Si è trattato di una forma di protesta molto forte, contestuale in tutti i Comuni italiani, alla quale si è arrivati perché non si è riusciti a far cambiare una manovra economica necessaria ma sbagliata nelle parti che riguardano le istituzioni territoriali.
Non vogliamo peggiorare la qualità della Vostra vita ma cercare di migliorare i servizi e le prestazioni in tutti i settori e di difendere i Vostri diritti.
Oggi non è più possibile perché si preferisce togliere ai Comuni invece di andare a vedere dove le risorse si sprecano realmente.
Ogni anno i Comuni hanno portato soldi alle casse dello stato per un totale di oltre 3 miliardi di euro.

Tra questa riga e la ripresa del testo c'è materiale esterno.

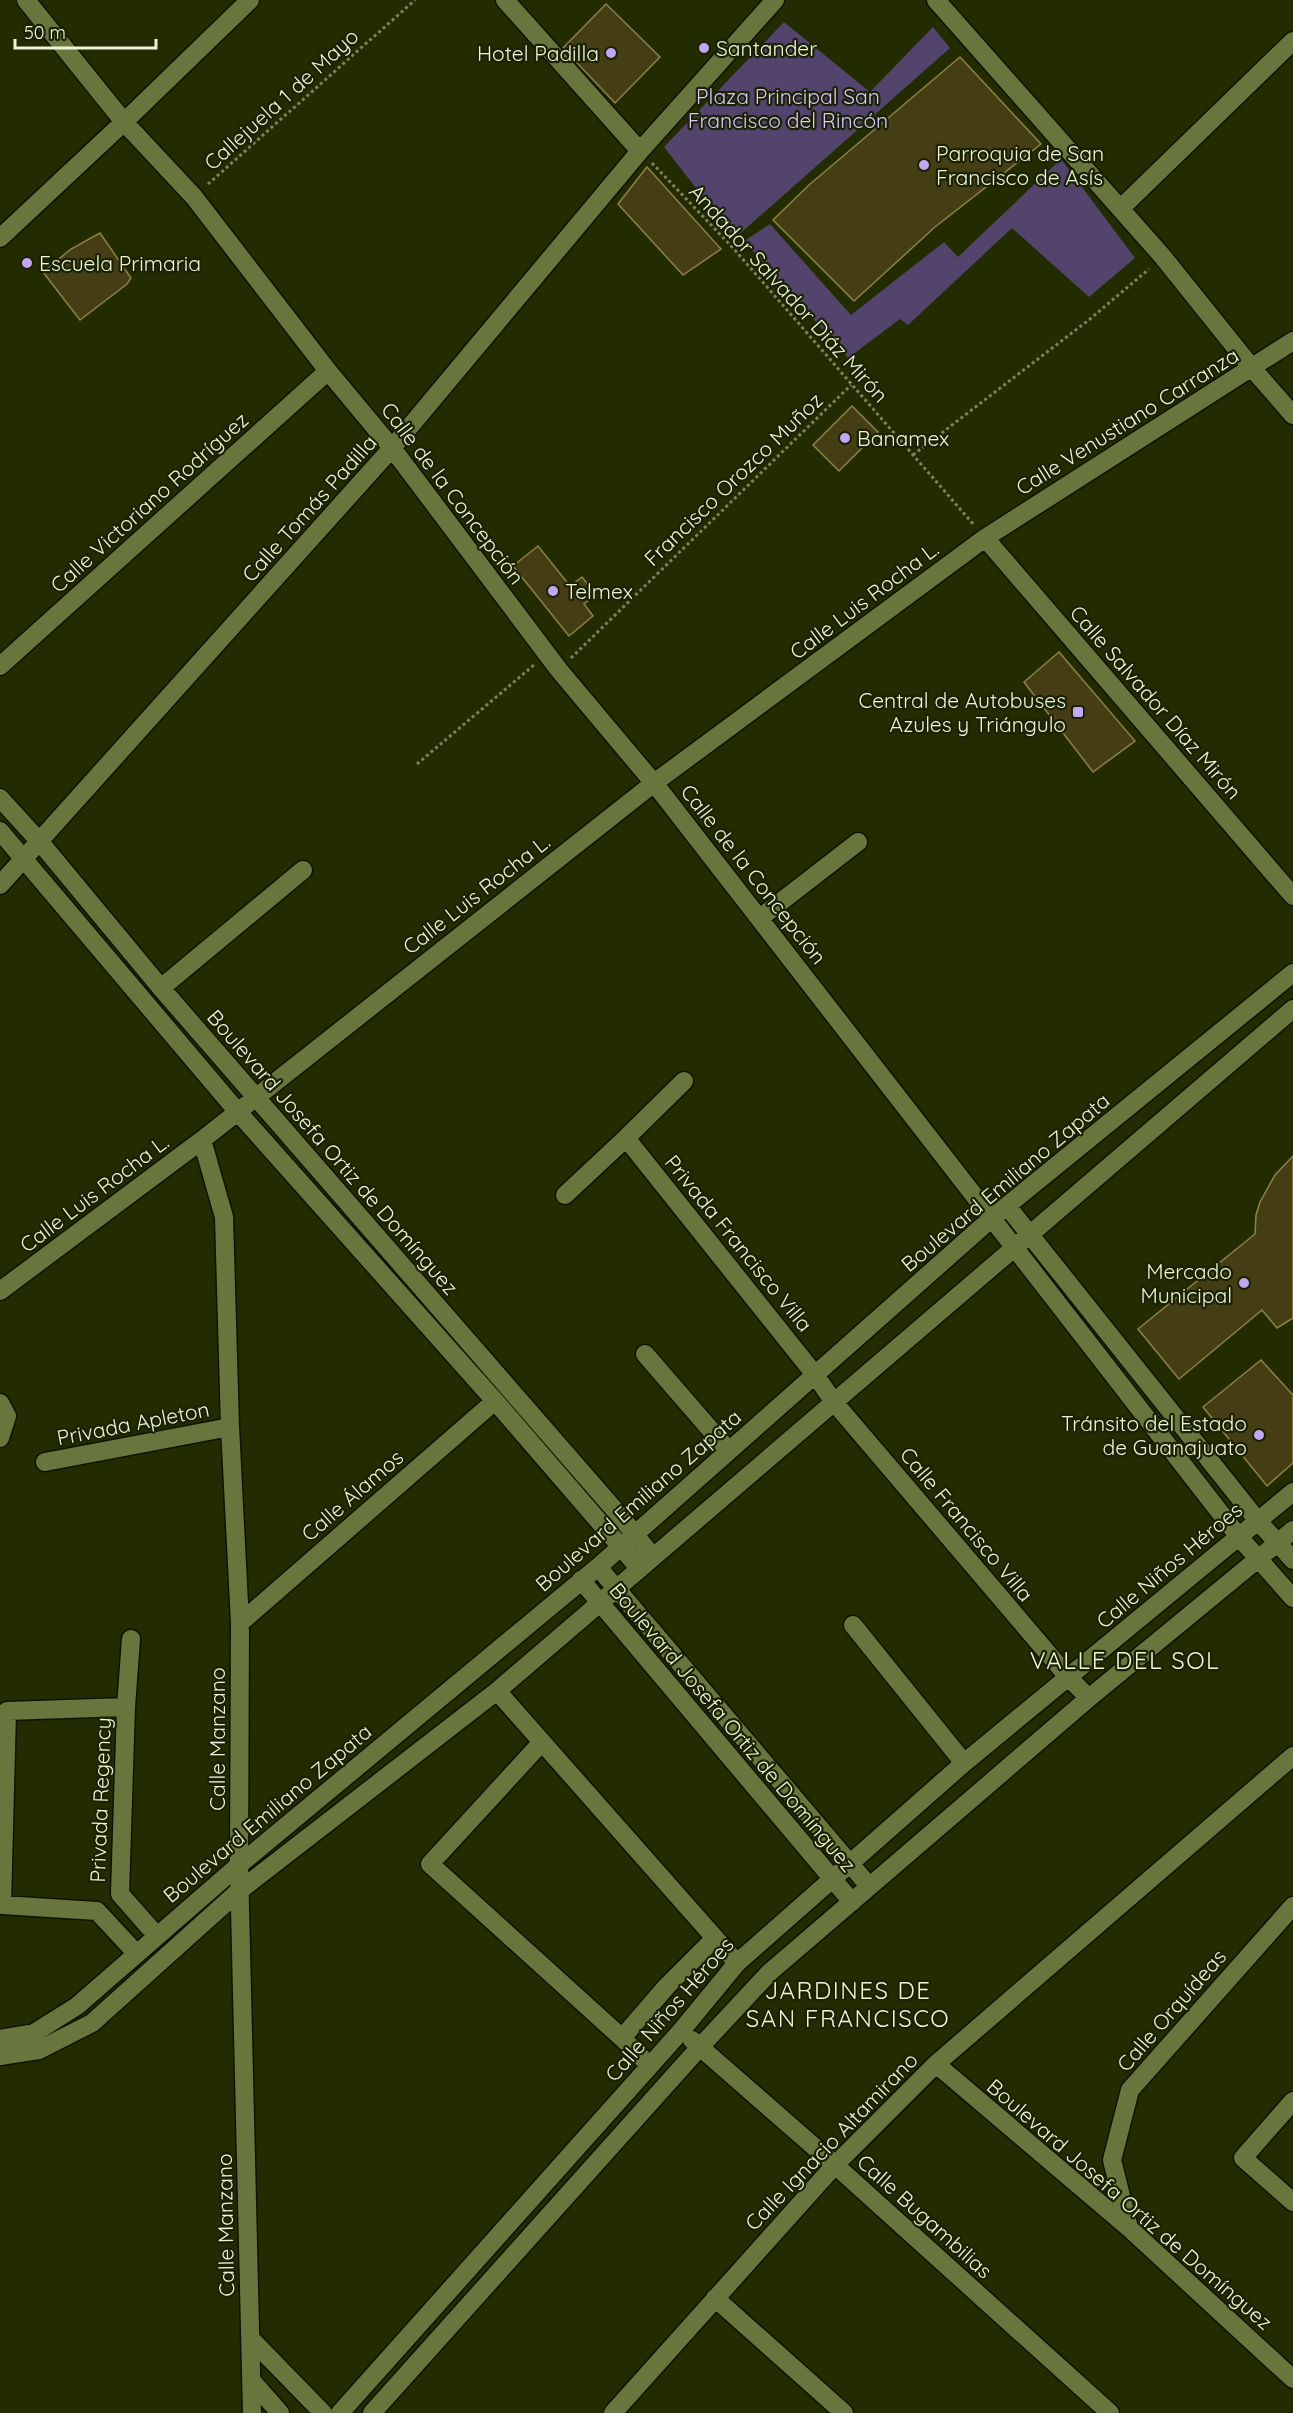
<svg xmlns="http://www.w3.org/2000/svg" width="1293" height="2413" viewBox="0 0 1293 2413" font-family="Quicksand,sans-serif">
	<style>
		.green { fill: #53446d }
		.building { fill: #453e15; stroke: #8d8246; stroke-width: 1.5 }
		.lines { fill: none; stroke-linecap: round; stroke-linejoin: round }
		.minor-casing { stroke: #0e1300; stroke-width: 21 }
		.path { stroke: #7a835d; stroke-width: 3; stroke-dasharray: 3 3; stroke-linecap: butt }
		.minor { stroke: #68763d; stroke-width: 18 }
		.poi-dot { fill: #c2a8f3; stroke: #1b2104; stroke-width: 2 }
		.labels { text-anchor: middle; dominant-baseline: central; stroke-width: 4.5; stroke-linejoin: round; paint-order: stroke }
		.poi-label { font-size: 21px; fill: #edf5d7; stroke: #1b2104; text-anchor: start }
		.park-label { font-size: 21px; fill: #d8c6fd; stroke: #1b2104 }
		.street-label { font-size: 21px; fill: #edf5d7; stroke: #1b2104 }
		.quarter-label { font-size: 24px; letter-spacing: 1.5px; fill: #edf5d7; stroke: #1b2104 }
	</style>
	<rect width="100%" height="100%" fill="#232c00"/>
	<path class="green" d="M784,22L870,92L933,27L950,48L735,238L664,147Z
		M1061,159L1135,258L1089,297L1012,228L908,325L900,319L848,358L744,241L770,224L851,315L944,242L958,257Z"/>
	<path class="building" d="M606,4L660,57L615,103L563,48Z
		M960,57L1041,144L935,227L854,301L773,220L809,185Z
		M647,167L721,249L683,275L618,204Z
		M100,233L131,278L127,284L80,320L43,272L71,249Z
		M852,406L878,432L839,471L813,445Z
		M538,546L570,586L582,577L596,595L584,604L593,616L569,636L513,566Z
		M1059,652L1135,741L1093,772L1024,682Z
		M1293,1156V1318L1277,1328L1262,1310L1179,1379L1138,1329L1255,1234L1256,1215L1260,1202L1275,1175Z
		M1261,1360L1293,1395V1463L1267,1486L1203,1407Z"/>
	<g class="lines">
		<defs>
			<path id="minor" d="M26,0L124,122L194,197L328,371L392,448L559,670L658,788L1239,1537L1293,1598
				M505,0L640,151
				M936,0L1163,257L1252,368L1293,415
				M1121,208L1293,41
				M0,238L124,122L250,0
				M985,538L1293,896
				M0,666L328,371
				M0,798L40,842L161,988L620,1516L653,1557
				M0,831L237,1111L495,1401L640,1569
				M0,885L392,448L640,151L775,0
				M760,918L858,842
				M161,988L303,870
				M626,1138L816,1376L833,1401L1069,1678L1089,1698
				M202,1140L224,1217L230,1427L240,1623L239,1865L252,2413
				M565,1195L626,1138L684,1081
				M1007,1206L1258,1521L1293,1560
				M0,1291L202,1140L654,783L985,538L1293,341
				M645,1354L729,1451
				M0,1403L7,1416L0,1438
				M45,1462L230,1427
				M598,1567L869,1886
				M581,1580L852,1902
				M240,1623L495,1401
				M853,1625L964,1763
				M131,1639L126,1707L120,1894L157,1936
				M497,1691L737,1963
				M126,1707L7,1711L2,1905L97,1911L136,1953
				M542,1742L430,1864L622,2038L650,2066
				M622,2038L667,1986L715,1938
				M0,2039L34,2033L77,2006L239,1865L598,1567L992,1218L1293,973
				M692,2040L835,2165L1110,2413
				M0,2056L39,2050L92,2023L239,1891L497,1691L1293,1009
				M936,2064L1129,2228L1293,2379
				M1293,2101L1243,2158L1293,2202
				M1129,2228L1112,2160L1130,2090L1293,1906
				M715,2298L844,2413
				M250,2338L323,2413
				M251,2380L280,2413
				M340,2413L681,2031L737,1963L964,1763L1293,1492
				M372,2413L700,2047L770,1972L1089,1698L1293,1530
				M613,2413L835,2165L936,2064L1293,1756"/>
		</defs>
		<use href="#minor" class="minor-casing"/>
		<path class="path" d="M652,163L734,249L974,525
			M208,184L415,0
			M913,455L1090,319L1149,269
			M571,658L851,385
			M417,764L534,665"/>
		<use href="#minor" class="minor"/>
	</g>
	<g class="poi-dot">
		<circle cx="704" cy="48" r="6"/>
		<circle cx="611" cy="53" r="6"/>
		<circle cx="924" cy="165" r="6"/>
		<circle cx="27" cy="263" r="6"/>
		<circle cx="845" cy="438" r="6"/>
		<circle cx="553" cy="591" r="6"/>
		<rect x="1072" y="706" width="12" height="12" rx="3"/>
		<circle cx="1244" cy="1283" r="6"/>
		<circle cx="1259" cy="1435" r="6"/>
	</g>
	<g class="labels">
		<g class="poi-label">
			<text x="716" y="48">Santander</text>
			<text x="599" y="53" text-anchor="end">Hotel Padilla</text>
			<text x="936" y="153">Parroquia de San<tspan x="936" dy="24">Francisco de Asís</tspan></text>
			<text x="39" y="263">Escuela Primaria</text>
			<text x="857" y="438">Banamex</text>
			<text x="565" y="591">Telmex</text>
			<text x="1066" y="700" text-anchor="end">Central de Autobuses<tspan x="1066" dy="24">Azules y Triángulo</tspan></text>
			<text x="1232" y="1271" text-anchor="end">Mercado<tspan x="1232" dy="24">Municipal</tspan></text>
			<text x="1247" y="1423" text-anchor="end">Tránsito del Estado<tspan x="1247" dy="24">de Guanajuato</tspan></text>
		</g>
		<g class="park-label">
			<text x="788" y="96">Plaza Principal San<tspan x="788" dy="24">Francisco del Rincón</tspan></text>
		</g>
		<g class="street-label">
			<text transform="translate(281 99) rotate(-42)">Callejuela 1 de Mayo</text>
			<text transform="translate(789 293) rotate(48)">Andador Salvador Diáz Mirón</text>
			<text transform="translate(1127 421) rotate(-32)">Calle Venustiano Carranza</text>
			<text transform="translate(733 479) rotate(-44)">Francisco Orozco Muñoz</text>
			<text transform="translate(453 493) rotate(53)">Calle de la Concepción</text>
			<text transform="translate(149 502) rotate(-42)">Calle Victoriano Rodríguez</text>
			<text transform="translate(309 508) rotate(-48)">Calle Tomás Padilla</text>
			<text transform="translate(864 600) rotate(-37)">Calle Luis Rocha L.</text>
			<text transform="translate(1156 702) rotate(49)">Calle Salvador Díaz Mirón</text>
			<text transform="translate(754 874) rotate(52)">Calle de la Concepción</text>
			<text transform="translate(476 894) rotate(-38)">Calle Luis Rocha L.</text>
			<text transform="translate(333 1152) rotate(49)">Boulevard Josefa Ortiz de Domínguez</text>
			<text transform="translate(1005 1182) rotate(-40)">Boulevard Emiliano Zapata</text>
			<text transform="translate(94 1193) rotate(-37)">Calle Luis Rocha L.</text>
			<text transform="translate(739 1243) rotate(51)">Privada Francisco Villa</text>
			<text transform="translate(133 1423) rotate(-11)">Privada Apleton</text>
			<text transform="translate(352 1495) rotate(-41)">Calle Álamos</text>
			<text transform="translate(638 1500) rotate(-41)">Boulevard Emiliano Zapata</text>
			<text transform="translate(967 1524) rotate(50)">Calle Francisco Villa</text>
			<text transform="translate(1169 1565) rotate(-40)">Calle Niños Héroes</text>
			<text transform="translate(733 1727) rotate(50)">Boulevard Josefa Ortiz de Domínguez</text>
			<text transform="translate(217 1739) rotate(-90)">Calle Manzano</text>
			<text transform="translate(100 1800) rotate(-88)">Privada Regency</text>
			<text transform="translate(267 1813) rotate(-40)">Boulevard Emiliano Zapata</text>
			<text transform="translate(669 2009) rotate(-49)">Calle Niños Héroes</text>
			<text transform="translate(1171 2010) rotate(-49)">Calle Orquídeas</text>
			<text transform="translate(831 2141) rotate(-46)">Calle Ignacio Altamirano</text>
			<text transform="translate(1130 2204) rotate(41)">Boulevard Josefa Ortiz de Domínguez</text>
			<text transform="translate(925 2216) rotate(42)">Calle Bugambilias</text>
			<text transform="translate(225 2225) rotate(-91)">Calle Manzano</text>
		</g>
		<g class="quarter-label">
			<text x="1125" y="1660">VALLE DEL SOL</text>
			<text x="848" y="1990">JARDINES DE<tspan x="848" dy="28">SAN FRANCISCO</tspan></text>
		</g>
	</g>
	<path d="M15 39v9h141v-9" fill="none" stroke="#edf5d7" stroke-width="3"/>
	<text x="24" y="39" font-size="18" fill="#edf5d7" stroke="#1b2104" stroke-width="4.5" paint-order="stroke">50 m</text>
</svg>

Lo Stato continua a sprecare e noi siamo costretti ad aumentare le tasse o a chiudere i servizi.
E' giusto che si conosca a che punto siamo arrivati e perché ognuno di Voi possa rendersi conto che la protesta che i Comuni e l’ANCI stanno facendo non è la protesta della “casta” con l'obiettivo di mantenere le "poltrone" ma è un segnale di allarme forte che arriva da chi lavora seriamente e disinteressatamente per rendere i nostri Comuni ed il nostro Paese sempre più solidi, competitivi e vivibili.
Se ci verrete a trovare Vi apriremo le porte del Vostro Comune!